TASK TO COMPLETE:
From the records below, output exactly the lines starting at the line with "[282,169,375,188] (p=0.001). ->" and ending at the line with "[499,221,563,235] Bereich -> (148, 187) none", both of them included, but no pictures.

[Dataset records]
╭──

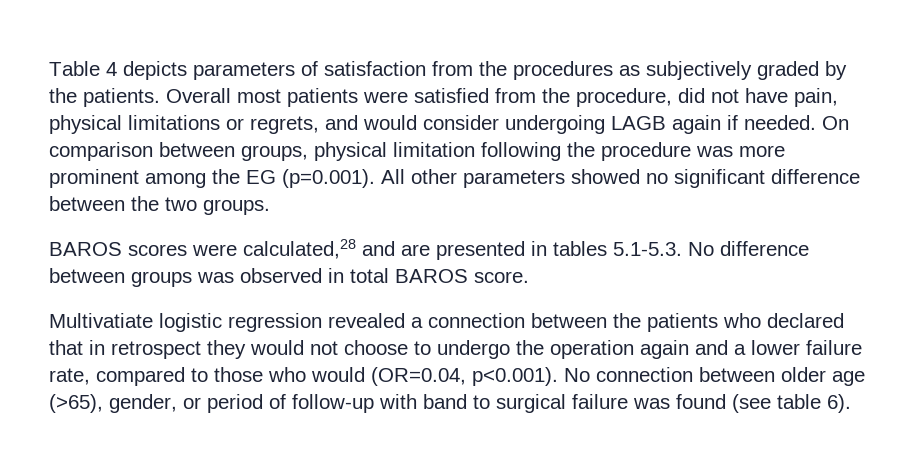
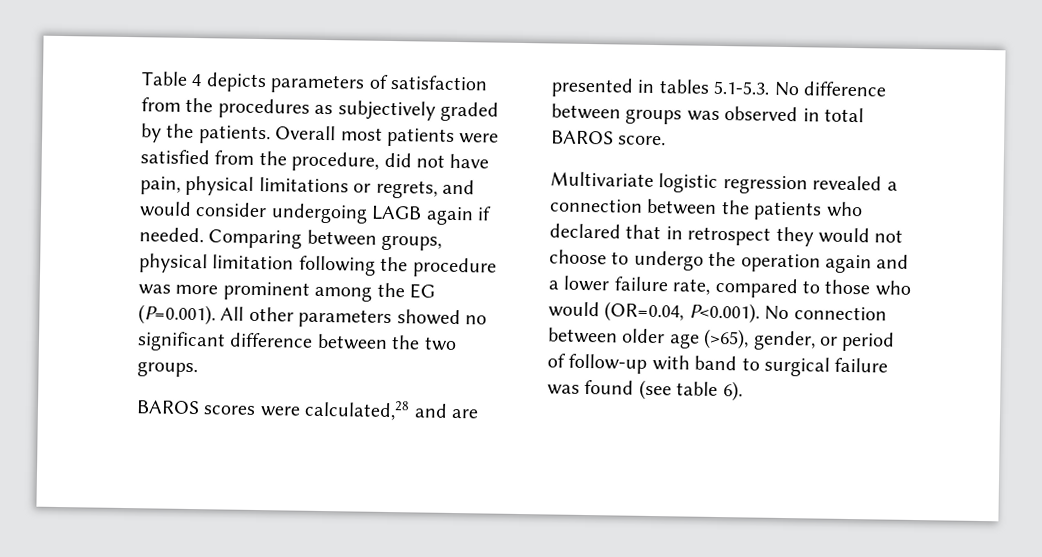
[822,116,849,130] [49,142,153,161] On comparison -> [208,229,303,249] Comparing
[282,169,375,188] (p=0.001). -> [138,304,216,326] (P=0.001).
[49,313,153,328] Multivatiate -> [550,171,654,187] Multivariate
[472,367,558,386] p<0.001). -> [688,302,760,324] P<0.001).

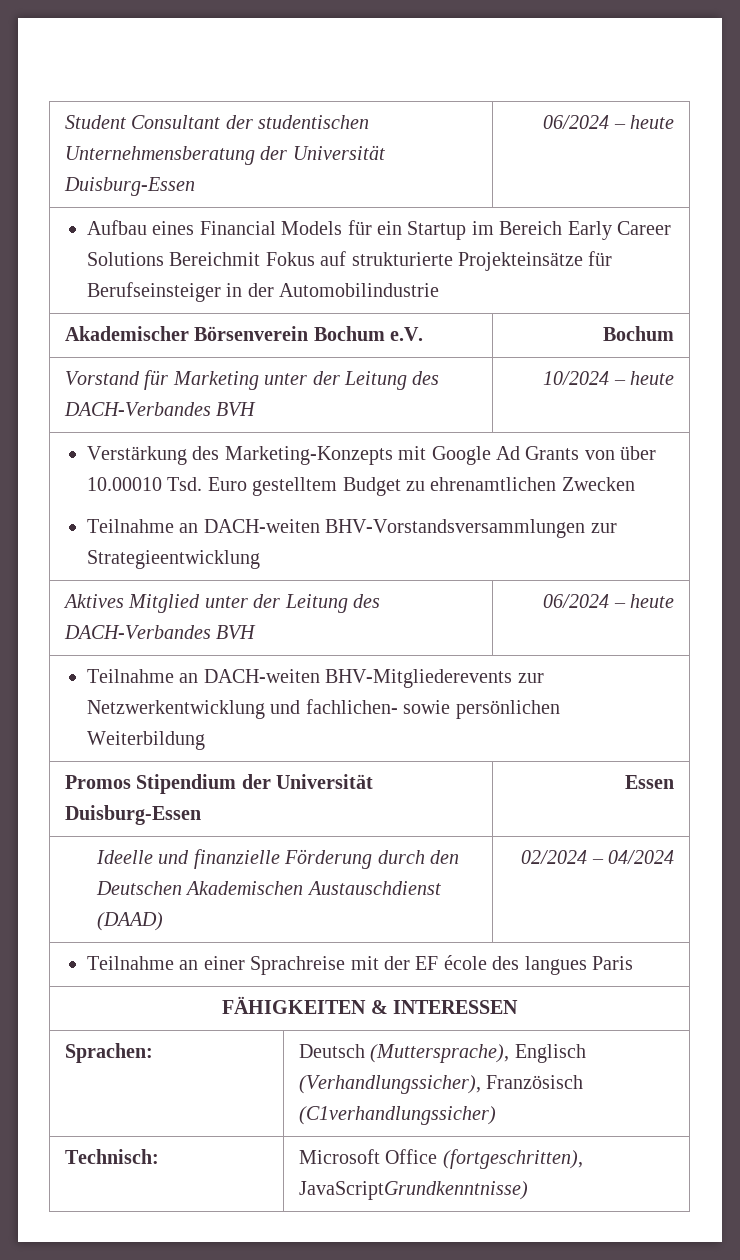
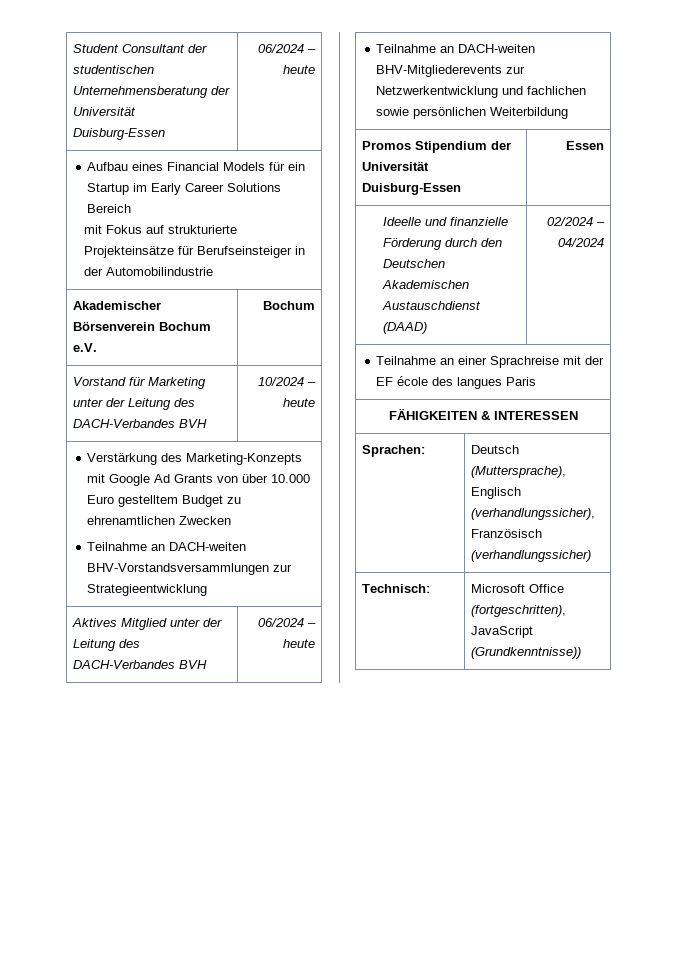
[499,221,563,235] Bereich -> (148, 187) none
[169,252,261,266] Bereichmit -> [87,204,132,213] [83,225,102,234] Bereich // mit
[86,477,203,491] 10.00010 Tsd. -> [271,474,311,483] 10.000
[305,699,398,714] fachlichen- -> [527,86,587,95] fachlichen
[298,1075,584,1094] [298,1106,496,1125] (Verhandlungssicher), Französisch (C1verhandlungssicher) -> [471,508,596,520] [471,529,543,538] [471,550,592,562] (verhandlungssicher), Französisch (verhandlungssicher)
[298,1181,528,1200] JavaScriptGrundkenntnisse) -> [471,626,534,638] [471,647,582,659] JavaScript (Grundkenntnisse))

╰──

EXERCISE SOLUTION:
[282,169,375,188] (p=0.001). -> [138,304,216,326] (P=0.001).
[49,313,153,328] Multivatiate -> [550,171,654,187] Multivariate
[472,367,558,386] p<0.001). -> [688,302,760,324] P<0.001).

[499,221,563,235] Bereich -> (148, 187) none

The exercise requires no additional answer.